Alle tools

Gebruik de BI-matrix om leerdoelen te analyseren en leervormen te kiezen

Ontdek hier hoe je kan beslissen welke leervorm het meest geschikt is, rekening houdend met de complexiteit en kriticiteit van de leerdoelen.

 

Methodiek

Analyseer de leerdoelen/gewenste gedragingen. Schat de complexiteit en kriticiteit in.

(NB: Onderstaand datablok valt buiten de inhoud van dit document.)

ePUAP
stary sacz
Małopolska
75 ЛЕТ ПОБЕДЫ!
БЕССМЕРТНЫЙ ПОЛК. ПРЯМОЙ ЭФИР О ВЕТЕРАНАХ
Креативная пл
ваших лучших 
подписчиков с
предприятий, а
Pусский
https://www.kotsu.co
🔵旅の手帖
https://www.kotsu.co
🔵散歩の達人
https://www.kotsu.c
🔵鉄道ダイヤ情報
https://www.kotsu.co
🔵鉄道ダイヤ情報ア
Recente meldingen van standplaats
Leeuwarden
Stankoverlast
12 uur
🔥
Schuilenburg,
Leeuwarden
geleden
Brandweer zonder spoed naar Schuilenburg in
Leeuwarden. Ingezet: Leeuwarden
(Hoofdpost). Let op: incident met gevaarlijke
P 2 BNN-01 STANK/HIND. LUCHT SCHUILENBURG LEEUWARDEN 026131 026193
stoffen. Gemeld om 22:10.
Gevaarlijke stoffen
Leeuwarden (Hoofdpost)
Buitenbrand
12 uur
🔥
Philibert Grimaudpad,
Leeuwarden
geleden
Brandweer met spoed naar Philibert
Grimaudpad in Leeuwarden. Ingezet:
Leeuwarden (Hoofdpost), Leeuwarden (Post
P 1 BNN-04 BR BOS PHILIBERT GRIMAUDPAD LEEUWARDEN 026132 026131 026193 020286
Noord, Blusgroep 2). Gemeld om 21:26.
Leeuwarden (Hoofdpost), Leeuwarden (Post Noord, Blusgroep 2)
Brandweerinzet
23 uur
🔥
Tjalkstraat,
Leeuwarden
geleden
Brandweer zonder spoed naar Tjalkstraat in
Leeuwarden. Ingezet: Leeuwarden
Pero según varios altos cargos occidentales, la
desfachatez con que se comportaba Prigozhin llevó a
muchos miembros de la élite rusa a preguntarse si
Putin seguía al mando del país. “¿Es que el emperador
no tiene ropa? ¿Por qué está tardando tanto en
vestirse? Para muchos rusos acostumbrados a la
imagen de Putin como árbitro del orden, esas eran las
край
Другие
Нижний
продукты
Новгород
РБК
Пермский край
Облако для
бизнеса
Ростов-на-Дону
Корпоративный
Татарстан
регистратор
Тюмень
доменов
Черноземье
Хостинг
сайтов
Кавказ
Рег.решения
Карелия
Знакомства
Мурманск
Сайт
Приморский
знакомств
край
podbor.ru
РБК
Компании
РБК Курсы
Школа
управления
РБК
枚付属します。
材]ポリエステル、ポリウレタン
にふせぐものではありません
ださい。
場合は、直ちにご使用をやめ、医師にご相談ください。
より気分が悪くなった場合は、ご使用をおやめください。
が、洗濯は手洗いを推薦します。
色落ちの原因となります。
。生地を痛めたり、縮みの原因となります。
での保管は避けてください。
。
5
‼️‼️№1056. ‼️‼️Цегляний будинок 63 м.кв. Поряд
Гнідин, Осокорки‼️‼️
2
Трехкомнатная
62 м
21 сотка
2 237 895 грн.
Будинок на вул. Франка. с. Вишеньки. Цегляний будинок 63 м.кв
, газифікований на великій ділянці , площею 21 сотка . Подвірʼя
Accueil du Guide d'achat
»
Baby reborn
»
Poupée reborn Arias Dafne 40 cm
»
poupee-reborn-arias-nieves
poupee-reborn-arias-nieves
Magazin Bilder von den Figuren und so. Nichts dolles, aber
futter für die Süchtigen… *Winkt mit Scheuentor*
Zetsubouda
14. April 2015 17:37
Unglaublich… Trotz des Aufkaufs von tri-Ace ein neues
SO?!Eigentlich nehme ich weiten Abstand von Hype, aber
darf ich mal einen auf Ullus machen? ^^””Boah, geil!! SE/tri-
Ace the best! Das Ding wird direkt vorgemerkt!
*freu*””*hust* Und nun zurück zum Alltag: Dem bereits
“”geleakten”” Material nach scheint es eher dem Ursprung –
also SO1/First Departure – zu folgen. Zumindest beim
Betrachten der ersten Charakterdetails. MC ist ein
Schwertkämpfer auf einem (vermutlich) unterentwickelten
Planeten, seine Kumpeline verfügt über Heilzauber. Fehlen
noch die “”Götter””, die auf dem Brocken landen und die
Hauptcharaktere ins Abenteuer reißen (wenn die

Het BI-model (Bussiness Impact Model van De Opleidingscoach) helpt bij het analyseren van leerdoelen door te kijken naar 2 belangrijke parameters: 

1. Complexiteit: Hoe complex is het doel/gedrag?
De complexiteit verwijst naar hoe moeilijk het is om dat gedrag te stellen. Zijn er veel verschillende handelingen nodig, is het resultaat van de uitvoering voorspelbaar, vraagt het veel denkwerk, ...
Het is niet eenvoudig om op een zo objectief mogelijke manier te bepalen of iets complex of minder complex is. Onderstaande elementen helpen je om de complexiteit te bepalen:
• Het aantal en de verschillende handelingen;
• Voorspelbaarheid/stabiliteit vs. onduidelijkheid/dubbelzinnigheid
• De gevraagde cognitieve inspanning

2. Kriticiteit: Hoe kritisch is het doel/gedrag?
De kriticiteit verwijst naar de impact van het slecht of niet uitvoeren van dat gedrag. Wat zijn de gevolgen hiervan?
Volgende begeleidende vragen helpen je om dit scherper te krijgen:
• Als het doel/gedrag niet bereikt wordt/het gedrag niet gesteld wordt, wat is het effect daarvan?
• Als het doel/gedrag niet op de correcte manier wordt uitgevoerd, hoe groot zijn de gevolgen hiervan?

 

matrix met 4 vakken, assen complexiteit en kriticiteit

Zet de leerdoelen in de matrix


 

De idee van dit model is dat je in jouw opleiding vooral actief aan de slag gaat met de midden/hoog complexe én midden/hoog kritische doelen/gedragingen. En dat je zeer bewust kiest om (in eerste instantie) niet te veel aandacht te besteden aan de doelen met een (zeer) lage complexiteit en kriticiteit.

Negeren 

Complexiteit = laag ; kriticiteit = laag

Golden rule: focus je in eerste instantie niet op de doelen/gedragingen die laag complex en laag kritisch zijn. Dit zijn niet de meest belangrijke topics om een leeractie voor uit te werken. Vandaar de term “negeren”. Focus je dus in eerste instantie op de doelen die een stuk complexer en kritisch zijn. Dat zijn de doelen waartoe er ondersteuning nodig is.

Documenteren

Complexiteit = laag ; kriticiteit = hoog

Vanuit leerstandpunt adviseren we de doelen die laag complex en hoog kritisch zijn voornamelijk via documentatie aan te bieden. Zorg ervoor dat deze documentatie door de lerenden asynchroon (wanneer/waar ze willen) geraadpleegd kan worden. Denk aan e-learnings, instructies, video’s, etc. Het voordeel van het documenteren is dat het leermateriaal steeds, on-demand en just-in-time beschikbaar is. Bovendien kunnen lerenden dit materiaal veelvuldig raadplegen.

Instrueren en faciliteren

Complexiteit = hoog ; kriticiteit = laag

Complexiteit is de parameter die een directe invloed heeft op de manier van leren en de leerinspanning die dit vraagt. Gezien de hoge complexiteit, kan dit leerdoel/gedrag niet volledig ondervangen worden door documentatie. De combinatie van documentatie én een faciliterende rol in het leerproces zijn belangrijk. Denk hier bijvoorbeeld aan korte oefenmomenten tijdens live/klassikale sessies.

Investeren

Complexiteit = hoog ; kriticiteit = hoog

Hoog complexe en hoog kritische doelen vragen om veel aandacht. Om deze doelen te bereiken is er een combinatie van leerinterventies nodig – met het oog op duurzame gedragsverandering. We spreken hier over hybride trajecten – en niet over eenmalige trainingen van bijvoorbeeld 1 dag. Voorbeeld van een traject: online webinar, skill labs, interventie en persoonlijke coaching.

Bron: Handleiding 'Naar impactvolle opleidingen voor de toekomst' ontwikkeld in het kader van het ESF-566 Soft Skills.